CSC’s incident response. Industrial Defender acquired by Lockheed Martin. NIST’s cybersecurity framework. Scada ‘pain points.’ Rockwell on why ‘Pandora is really out of the box!’

Computer Science Corp. (CSC) is offering a cyber incident response service to clients worldwide. Following a cyber-security incident, CSC provides access to trained professionals along with technical and strategic capabilities delivered through a ‘retained pricing’ model that is claimed to lower the financial and technical risks of future incidents.

While CSC’s public sector clients have benefitted from the service for the past two decades, commercial organizations are ‘ill-equipped and unprepared for cybersecurity incidents.’ A 2013 Ponemon Institute study, ‘The Post-Breach Boom’ found that only 41% of US companies had the tools, personnel and funding to prevent breaches. Moreover only 39% could minimize damages if breached. CSC has teamed with Co3 Systems and Alvarez & Marsal on the new offering. More from CSC.

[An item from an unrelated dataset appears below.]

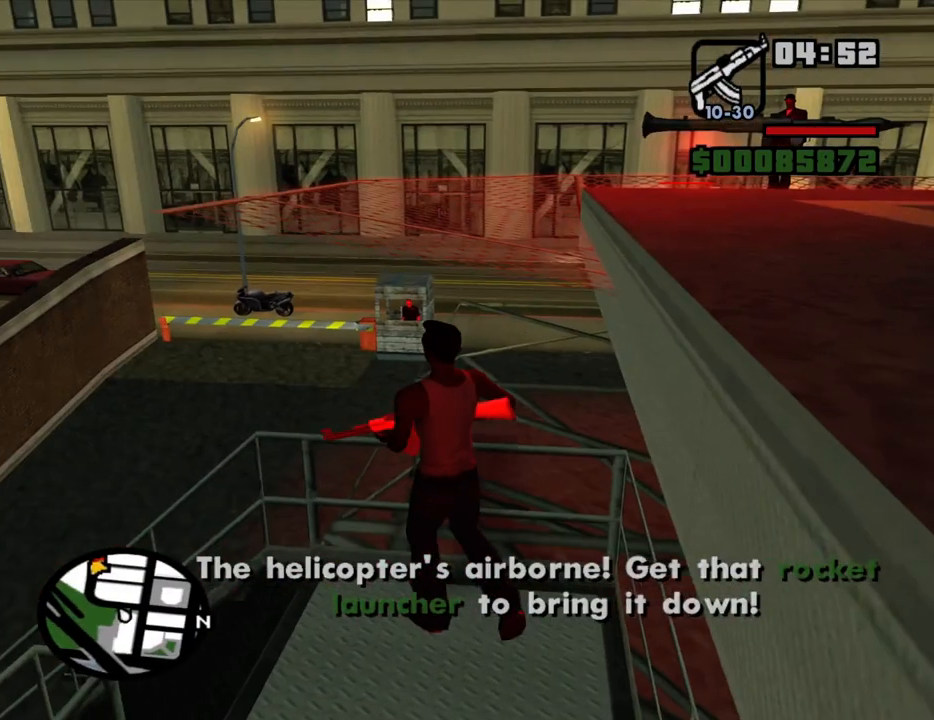
{"keys": ["w"], "mouse": [], "events": [[17, "w", "down"], [150, "a", "up"], [150, "mouse_wheel_up", "down"], [200, "mouse_wheel_up", "up"], [250, "shift", "down"], [384, "shift", "up"]]}
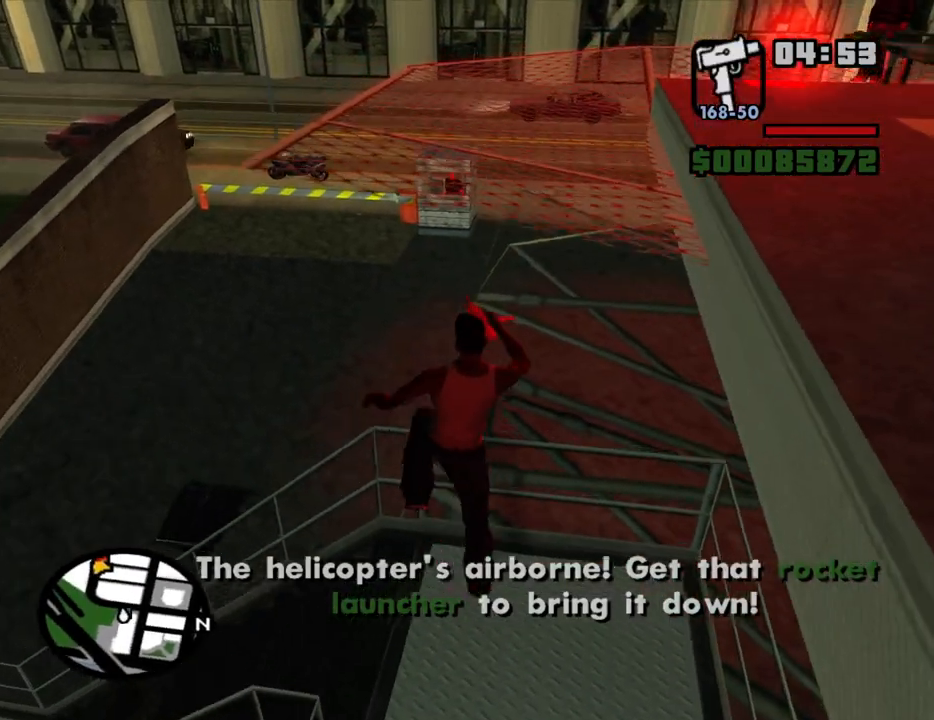
{"keys": ["w"], "mouse": [], "events": [[34, "shift", "down"], [117, "shift", "up"]]}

Lockheed Martin has acquired Industrial Defender, a provider of cyber security solutions for control systems in the oil and gas, utility and chemical industries. The terms of the agreement were not disclosed but are ‘not material to’ Lockheed’s operations.

Lockheed chairman Marillyn Hewson said, ‘ID’s experience of addressing cyber threats to industrial control systems complements our own IT cyber security expertise.’ ID CEO Brian Ahern added ‘We share a perspective on the importance of protecting critical infrastructure from an increasingly hostile landscape. Our combined capabilities make up a comprehensive suite of technology and services designed to face modern day threats to operations and the business.’

The US National Institute of Standards and Technology (NIST) has released version 1.0 of its cybersecurity framework designed to protect the nation’s financial, energy, health care and other critical systems from cyber attack. The 40 page document provides a taxonomy and mechanism for organizations to assess their current cybersecurity posture and set a ‘target state’ and a means to achieve the same. NIST has also released a roadmap document to accompany the framework.

Inductive Automation (IA) has published a Scada ‘pain point’ graphic explaining how Scada is broken and what IA’s technology does to fix it. Some 19 pain points are enumerated, including the absence of a SQL database, no support for OPC-UA and more.

Rockwell Automation and Cisco have also jumped on the cybersecurity bandwagon with a new ‘Converged plant-wide Ethernet architecture,’ as reported in a recent Control Magazine piece by Jim Montegue. This includes an amusing citation from Cisco’s Rick Esker viz., ‘With Stuxnet and its 85 families of worms, Pandora is really out of the box.’ Rick needs to re-read his classics!